Remix.run Logo
indiestack 8 hours ago

The govulncheck approach (tracing actual code paths to verify vulnerable functions are called) should be the default for every ecosystem, not just Go.

The fundamental problem with Dependabot is that it treats dependency management as a security problem when it's actually a maintenance problem. A vulnerability in a function you never call is not a security issue — it's noise. But Dependabot can't distinguish the two because it operates at the version level, not the call graph level.

For Python projects I've found pip-audit with the --desc flag more useful than Dependabot. It's still version-based, but at least it doesn't create PRs that break your CI at 3am. The real solution is better static analysis that understands reachability, but until that exists for every ecosystem, turning off the noisy tools and doing manual quarterly audits might actually be more secure in practice — because you'll actually read the results instead of auto-merging them.

staticassertion 8 hours ago | parent | next [-]

Part of the problem is that customers will scan your code with these tools and they won't accept "we never call that function" as an answer (and maybe that's rational if they can't verify that that's true). This is where actual security starts to really diverge from the practices we've developed in the name of security.

unshavedyak 8 hours ago | parent [-]

Would be neat if the call graph could be asserted easily.. As you could not only validate what vulnerabilities you are / aren't exposed to, but also choose to blacklist some API calls as a form of mitigation. Ensuring you don't accidentally start using something that's proven unsafe.

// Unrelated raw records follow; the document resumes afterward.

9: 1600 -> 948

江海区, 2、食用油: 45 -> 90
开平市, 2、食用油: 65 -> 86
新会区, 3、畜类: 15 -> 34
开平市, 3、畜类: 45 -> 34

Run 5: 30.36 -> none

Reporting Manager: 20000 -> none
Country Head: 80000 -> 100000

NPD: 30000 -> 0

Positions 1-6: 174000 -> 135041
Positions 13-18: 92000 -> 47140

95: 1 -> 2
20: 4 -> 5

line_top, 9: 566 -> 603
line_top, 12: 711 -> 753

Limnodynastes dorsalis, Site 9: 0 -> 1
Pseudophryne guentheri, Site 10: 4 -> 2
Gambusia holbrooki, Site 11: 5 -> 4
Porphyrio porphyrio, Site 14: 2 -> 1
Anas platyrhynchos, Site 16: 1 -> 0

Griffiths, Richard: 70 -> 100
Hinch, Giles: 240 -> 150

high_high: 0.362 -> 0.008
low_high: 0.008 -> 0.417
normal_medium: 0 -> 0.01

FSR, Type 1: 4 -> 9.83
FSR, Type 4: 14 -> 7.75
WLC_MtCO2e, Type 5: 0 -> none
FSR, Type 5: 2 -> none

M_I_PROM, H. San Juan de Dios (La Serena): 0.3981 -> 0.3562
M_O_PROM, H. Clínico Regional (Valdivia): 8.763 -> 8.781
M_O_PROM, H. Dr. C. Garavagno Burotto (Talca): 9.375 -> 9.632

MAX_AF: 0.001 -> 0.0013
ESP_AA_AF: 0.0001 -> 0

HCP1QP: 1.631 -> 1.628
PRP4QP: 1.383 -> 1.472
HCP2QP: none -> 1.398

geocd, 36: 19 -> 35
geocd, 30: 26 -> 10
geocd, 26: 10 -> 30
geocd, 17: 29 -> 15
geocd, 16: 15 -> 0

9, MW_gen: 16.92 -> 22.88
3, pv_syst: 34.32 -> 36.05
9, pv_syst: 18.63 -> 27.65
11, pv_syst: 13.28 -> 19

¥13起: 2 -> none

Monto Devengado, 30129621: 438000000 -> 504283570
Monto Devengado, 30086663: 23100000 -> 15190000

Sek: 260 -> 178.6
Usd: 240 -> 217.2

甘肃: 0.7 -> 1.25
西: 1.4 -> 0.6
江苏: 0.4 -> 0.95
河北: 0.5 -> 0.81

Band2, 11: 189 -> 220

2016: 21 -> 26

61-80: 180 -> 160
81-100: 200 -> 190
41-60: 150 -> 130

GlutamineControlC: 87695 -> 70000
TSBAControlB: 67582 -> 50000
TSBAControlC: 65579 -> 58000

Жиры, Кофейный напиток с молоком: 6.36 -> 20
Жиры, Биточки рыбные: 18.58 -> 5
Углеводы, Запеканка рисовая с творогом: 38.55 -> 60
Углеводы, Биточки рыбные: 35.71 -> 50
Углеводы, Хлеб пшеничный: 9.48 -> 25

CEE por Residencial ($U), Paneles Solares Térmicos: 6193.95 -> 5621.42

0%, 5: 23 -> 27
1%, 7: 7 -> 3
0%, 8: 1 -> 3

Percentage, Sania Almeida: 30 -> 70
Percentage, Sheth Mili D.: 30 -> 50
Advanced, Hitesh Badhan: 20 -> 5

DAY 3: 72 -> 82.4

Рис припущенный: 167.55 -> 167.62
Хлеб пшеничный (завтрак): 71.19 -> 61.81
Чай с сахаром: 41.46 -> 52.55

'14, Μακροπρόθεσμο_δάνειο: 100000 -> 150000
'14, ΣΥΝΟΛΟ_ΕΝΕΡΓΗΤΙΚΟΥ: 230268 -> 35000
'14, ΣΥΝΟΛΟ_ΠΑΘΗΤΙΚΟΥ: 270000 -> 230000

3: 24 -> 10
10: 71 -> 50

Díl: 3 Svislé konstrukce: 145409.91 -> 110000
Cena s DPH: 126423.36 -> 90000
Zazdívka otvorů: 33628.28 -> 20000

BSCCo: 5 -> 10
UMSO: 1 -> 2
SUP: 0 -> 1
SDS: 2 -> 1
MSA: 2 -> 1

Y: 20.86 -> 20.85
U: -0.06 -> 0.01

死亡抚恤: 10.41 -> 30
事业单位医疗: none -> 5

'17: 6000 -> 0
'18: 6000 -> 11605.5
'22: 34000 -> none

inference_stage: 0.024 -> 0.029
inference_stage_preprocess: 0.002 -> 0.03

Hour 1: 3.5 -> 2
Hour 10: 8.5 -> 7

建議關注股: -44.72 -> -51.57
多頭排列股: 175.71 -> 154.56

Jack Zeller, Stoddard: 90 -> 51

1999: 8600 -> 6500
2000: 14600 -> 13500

chii 40 minutes ago | parent | next [-]

but then if you could assert the call graph (easily, or even provably correctly), then why not just cull the unused code that led to vulnerability in the first place?

viraptor 7 hours ago | parent | prev [-]

https://bandit.readthedocs.io/en/latest/ can do that for python.

bandrami 3 hours ago | parent | prev [-]

If you never call it why is it there?

inejge an hour ago | parent [-]

It's in the library you're using, and you're not using all of it. I've had that exact situation: a dependency was vulnerable in a very specific set of circumstances which never occurred in my usage, but it got flagged by Dependabot and I received a couple of unnecessary issues.